Mr Speaker, this budget is about Canberra standing on its own two feet. We all know what the priorities are - creating jobs and reducing our reliance on the Commonwealth. In an economic climate where Commonwealth policies have caused a major economic downturn in Canberra, the ACT Government is working to achieve sustainable employment growth through business development. The budget I present today is a blueprint for change by tackling these two challenges without dramatically increasing the burden on taxpayers or our debt position. An operating loss of $211m is forecast for the general government sector in 1997-98, representing an improvement of $13m on the forward estimates. This includes an increase in unfunded superannuation liabilities of $147m, a major issue for which the Government is now developing options to address this concern. After removal of net abnormal and extraordinary items, expenses are predicted to increase over the previous year by only $18m, or just one per cent, which represents a reduction in real terms. For the second consecutive year no new borrowings are forecast for the general government sector.

I will now detail key initiatives in this budget. Mr Speaker, unemployment remains the single biggest issue facing Canberra and the Australian capital region. Our top priority has been, and will continue to be, our determination to stimulate business growth, new investment and, with it, new jobs. This budget tackles these challenges head-on. To do this and to show that we are serious, we have taken $4.5m out of funding for redundancies in the forward estimates and created a Jobs Fund that is committed to employment and business initiatives. It has been targeted directly at enabling people who would otherwise have been unemployed to get jobs, equipping others with the necessary skills to find employment and assisting the private sector in generating new job opportunities. Our aim is to create jobs now, and in the future, especially for our children.

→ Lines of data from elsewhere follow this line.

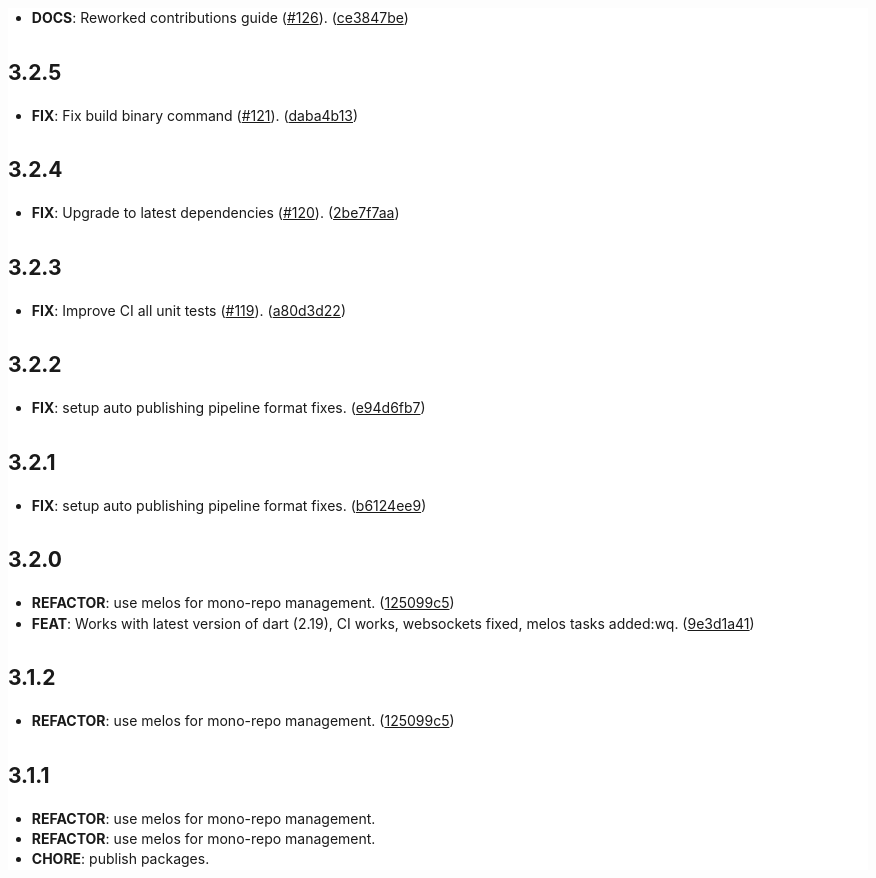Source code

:  - **DOCS**: Reworked contributions guide ([#126](https://github.com/conduit-dart/conduit/issues/126)). ([ce3847be](https://github.com/conduit-dart/conduit/commit/ce3847be9ef28b8be4f790f820cd085a8c910671))

## 3.2.5

 - **FIX**: Fix build binary command ([#121](https://github.com/conduit-dart/conduit/issues/121)). ([daba4b13](https://github.com/conduit-dart/conduit/commit/daba4b139558f429190acd530d76395bbe0e2405))

## 3.2.4

 - **FIX**: Upgrade to latest dependencies ([#120](https://github.com/conduit-dart/conduit/issues/120)). ([2be7f7aa](https://github.com/conduit-dart/conduit/commit/2be7f7aa6fb8085cd21956fead60dc8d10f5daf2))

## 3.2.3

 - **FIX**: Improve CI all unit tests ([#119](https://github.com/conduit-dart/conduit/issues/119)). ([a80d3d22](https://github.com/conduit-dart/conduit/commit/a80d3d22e176aecd2433e20bda5aac1f209bd6f3))

## 3.2.2

 - **FIX**: setup auto publishing pipeline format fixes. ([e94d6fb7](https://github.com/conduit-dart/conduit/commit/e94d6fb7f671c18ee347c851e62a85726db118ea))

## 3.2.1

 - **FIX**: setup auto publishing pipeline format fixes. ([b6124ee9](https://github.com/conduit-dart/conduit/commit/b6124ee9c9a578b5042e3c641373ddb45b1a5f17))

## 3.2.0

 - **REFACTOR**: use melos for mono-repo management. ([125099c5](https://github.com/conduit-dart/conduit/commit/125099c58e34e0e282c6fd0ec0cf0ec233bf92a1))
 - **FEAT**: Works with latest version of dart (2.19), CI works, websockets fixed, melos tasks added:wq. ([9e3d1a41](https://github.com/conduit-dart/conduit/commit/9e3d1a4146337a494ce34edca932aabb8506ccdb))

## 3.1.2

 - **REFACTOR**: use melos for mono-repo management. ([125099c5](https://github.com/conduit-dart/conduit/commit/125099c58e34e0e282c6fd0ec0cf0ec233bf92a1))

## 3.1.1

 - **REFACTOR**: use melos for mono-repo management.
 - **REFACTOR**: use melos for mono-repo management.
 - **CHORE**: publish packages.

What this represents, Mr Speaker, is the biggest single injection of funds into these critical areas since self-government. Mr Speaker, I repeat that. This represents the biggest single injection of funds into employment and business incentives since self-government. In 1997-98, more than $3m will be spent on programs aimed at providing jobs or training opportunities for young people, reflecting the priority that this Government places on combating youth unemployment. Mr Speaker, that is $3m on jobs for young people. Three of the initiatives I am announcing today are a direct response to the symposium on youth unemployment that was held in March. I thank all of those people who played a role in that. It shows that when the community, the business sector and the Government work together good ideas can come out of it.